Сладко, когда на просторах морских разыгрываются ветры,С твердой земли наблюдать за бедою, постигшей другого,Не потому, что для нас чьи-либо муки приятны,Но потому, что себя вне опасности чувствовать сладко.Сладко смотреть на войска на поле сраженья в жестокойБитве, когда самому не грозит никакая опасность.
(II, 1–6. Пер. Ф. А. Петровского)«Эта дистанцированная позиция наблюдателя, – замечает Ямпольский, – возможна у Лукреция и Эпикура прежде всего потому, что в хаосе катастрофы природа творит новые гармонические формы»232. Формы, добавим от себя, которые вполне способны быть не только чисто природными, но и культурными, как об этом писал Шатобриан. По-видимому, таким способом (и такой ценой) могла воплотиться идея о происхождении архитектуры непосредственно из природы, занимавшая многих авторов XVIII века233.
Но если архитектура возникает в природе, не будучи отделена от нее непреодолимой гранью, то и в ее возвращении в природу нет ничего трагического, и руины печальны не более, чем осенние листья. Поэтому языческий мудрец, с высоты своей атараксии следящий за круговоротом природных циклов, безмятежен и холоден. Взаимное перетекание природы и культуры (а также живых и мертвых и даже людей и животных), наблюдавшееся теми, кто не видел в них противоположности, не оставляет места ни для исторической рефлексии, ни для исторического пессимизма.
2
Распадающаяся геометрия руин возвращается в природу. Знак, созданный человеком, перестает отличаться от места.
Руина – след того, что прошло и умерло. В классической архитектуре, по словам Григория Ревзина,
здание, выстроенное на месте разрушенного, в некотором смысле становится местом для памяти, заново вмещает то содержание, которое в нем было… Архитектура для классики является не предметом памяти, но местом для нее.
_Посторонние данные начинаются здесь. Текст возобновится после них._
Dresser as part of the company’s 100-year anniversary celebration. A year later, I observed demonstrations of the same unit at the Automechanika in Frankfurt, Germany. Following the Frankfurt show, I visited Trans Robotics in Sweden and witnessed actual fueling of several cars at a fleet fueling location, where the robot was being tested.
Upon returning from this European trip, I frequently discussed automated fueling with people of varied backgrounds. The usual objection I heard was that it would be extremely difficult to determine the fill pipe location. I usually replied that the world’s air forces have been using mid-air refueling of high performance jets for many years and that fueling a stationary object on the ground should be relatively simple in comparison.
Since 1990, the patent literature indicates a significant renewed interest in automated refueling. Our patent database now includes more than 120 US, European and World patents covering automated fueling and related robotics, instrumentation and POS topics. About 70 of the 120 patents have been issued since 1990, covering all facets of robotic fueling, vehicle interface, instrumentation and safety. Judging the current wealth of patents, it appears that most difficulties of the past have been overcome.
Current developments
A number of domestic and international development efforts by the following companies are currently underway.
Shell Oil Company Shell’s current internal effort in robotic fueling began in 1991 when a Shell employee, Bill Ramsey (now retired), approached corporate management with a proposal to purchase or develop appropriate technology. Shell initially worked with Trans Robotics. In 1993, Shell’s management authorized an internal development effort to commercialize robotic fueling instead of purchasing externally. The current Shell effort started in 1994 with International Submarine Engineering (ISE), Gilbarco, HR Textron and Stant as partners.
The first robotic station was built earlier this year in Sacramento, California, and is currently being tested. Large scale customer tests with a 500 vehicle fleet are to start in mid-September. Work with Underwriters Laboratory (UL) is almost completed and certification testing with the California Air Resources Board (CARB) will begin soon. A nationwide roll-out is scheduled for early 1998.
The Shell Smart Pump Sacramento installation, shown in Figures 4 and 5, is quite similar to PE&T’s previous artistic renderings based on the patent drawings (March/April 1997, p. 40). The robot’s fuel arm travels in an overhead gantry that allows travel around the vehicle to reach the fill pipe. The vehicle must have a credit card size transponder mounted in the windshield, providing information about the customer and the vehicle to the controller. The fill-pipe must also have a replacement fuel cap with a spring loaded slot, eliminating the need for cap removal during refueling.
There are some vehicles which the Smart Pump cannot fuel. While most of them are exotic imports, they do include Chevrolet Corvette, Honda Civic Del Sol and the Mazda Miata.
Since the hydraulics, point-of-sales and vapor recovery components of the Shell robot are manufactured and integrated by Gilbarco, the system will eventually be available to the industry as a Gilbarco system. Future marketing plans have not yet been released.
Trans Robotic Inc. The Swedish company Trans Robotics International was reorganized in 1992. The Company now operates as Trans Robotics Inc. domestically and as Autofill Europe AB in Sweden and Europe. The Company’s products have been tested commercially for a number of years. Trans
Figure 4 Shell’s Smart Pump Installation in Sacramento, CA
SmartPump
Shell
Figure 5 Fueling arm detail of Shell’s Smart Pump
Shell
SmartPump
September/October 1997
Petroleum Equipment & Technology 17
Но в неких исключительных случаях необходимо сохранить именно память об архитектуре. Тогда остаются руины… Память и место для памяти меняются местами, архитектура оставляет свое место пустым для того, чтобы было куда поместить память о ней234.
В статье «Почему от WTC не осталось руин?», выдержку из которой мы привели, Ревзин начинает свое рассуждение с искусства памяти – но память модерна нуждается в текстах, а не в мнемонических местах, о которых писала Фрэнсис Йейтс235. Книга не просто убила здание, как об этом говорил священник у Гюго, текст в определенном смысле заместил собой физический мир.
Поэтому совершенно неважно, что постройки из металла и стекла, разрушаясь, превращаются в неэстетичный мусор – скорее следовало бы сказать, что они самоустраняются, но самым значительным из них культура позволяет жить дальше в качестве текстов.
Как писал американский философ Маршалл Берман, «быть модерным – значит быть частью вселенной, в которой, как сказал Маркс, „все твердое растворяется в воздухе“»236. Процитированная Берманом фраза (в оригинале – «all that is solid melts into air») происходит из английского текста «Манифеста коммунистической партии», в русском же переводе ее почему-то нет.
Руины в таком случае символизируют связь с распадающейся на части традицией и соответствуют фразе Джона Донна из поэмы «Первая годовщина»:
‘Tis all in pieces, all coherence gone,All just supply and all relation.
(The First Anniversary. 213–214)На атомы Вселенная крошится,Все связи рвутся, все в куски дробится.
(Пер. О. Б. Румера)Видимо, так чуткие наблюдатели воспринимали первую фазу модернизации.